L'utilitarisme, dans la plupart de ses versions, est directement opposé à une telle attitude utilitariste envers les animaux. Le plaisir et la douleur (ou la satisfaction et la frustration) des êtres sensibles est directement pris en compte (en positif ou en négatif) par l'utilitarisme. La souffrance des animaux importe directement, par elle-même. Aucun vrai utilitariste (partisan de l'utilitarisme) ne prend une attitude utilitariste (qui ne voit dans les êtres que leur utilité) envers un être sensible.

La confusion entre les deux sens du mot utilitariste est rendue encore plus difficile à éviter par une objection courante soulevée à l'encontre de l'utilitarisme.

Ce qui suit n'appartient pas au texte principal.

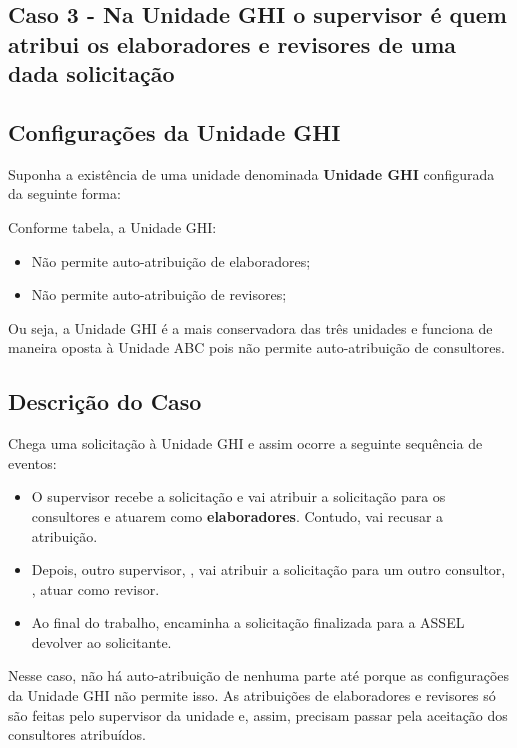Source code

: \begin{landscape}
\section{Caso 3 - Na Unidade GHI o supervisor é quem atribui os elaboradores e revisores de uma dada solicitação}

\subsection*{Configurações da Unidade GHI}

Suponha a existência de uma unidade denominada \textbf{Unidade GHI} configurada da seguinte forma: 


Conforme tabela, a Unidade GHI:
\begin{itemize}
	\item Não permite auto-atribuição de elaboradores;
	\item Não permite auto-atribuição de revisores;
\end{itemize}

Ou seja, a Unidade GHI é a mais conservadora das três unidades e funciona de maneira oposta à Unidade ABC pois não permite auto-atribuição de consultores.

\subsection*{Descrição do Caso}

Chega uma solicitação \SOLU à Unidade GHI e assim ocorre a seguinte sequência de eventos:
\begin{itemize}
	\item O supervisor \SU recebe a solicitação e vai atribuir a solicitação para os consultores \EU e \ED atuarem como \textbf{elaboradores}. Contudo, \EU vai recusar a atribuição.
	\item Depois, outro supervisor, \SD, vai atribuir a solicitação para um outro consultor, \RU, atuar como revisor.
	\item Ao final do trabalho, \SD encaminha a solicitação finalizada para a ASSEL devolver ao solicitante.		
\end{itemize}

Nesse caso, não há auto-atribuição de nenhuma parte até porque as configurações da Unidade GHI não permite isso. As atribuições de elaboradores e revisores só são feitas pelo supervisor da unidade e, assim, precisam passar pela aceitação dos consultores atribuídos. 


\end{landscape}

On reproche en effet à cette théorie d'exiger dans de nombreuses circonstances le sacrifice des intérêts d'une minorité dans le but de maximiser les satisfactions de la majorité. Cette objection peut être fondée, ou ne pas l'être ; la littérature à ce propos est immense. Mais même dans un tel cas l'utilitarisme exige que les intérêts de chacun soient pris en compte de façon égale. Aucun être sensible concerné par une décision ne doit être traité comme un simple moyen pour les fins d'autrui.

Quoi qu'ils fassent, les utilitaristes ne prennent jamais une attitude purement utilitariste envers les animaux.

[1] On dit aussi en français utilitaire, comme synonyme d'utilitariste au sens non technique [NdT].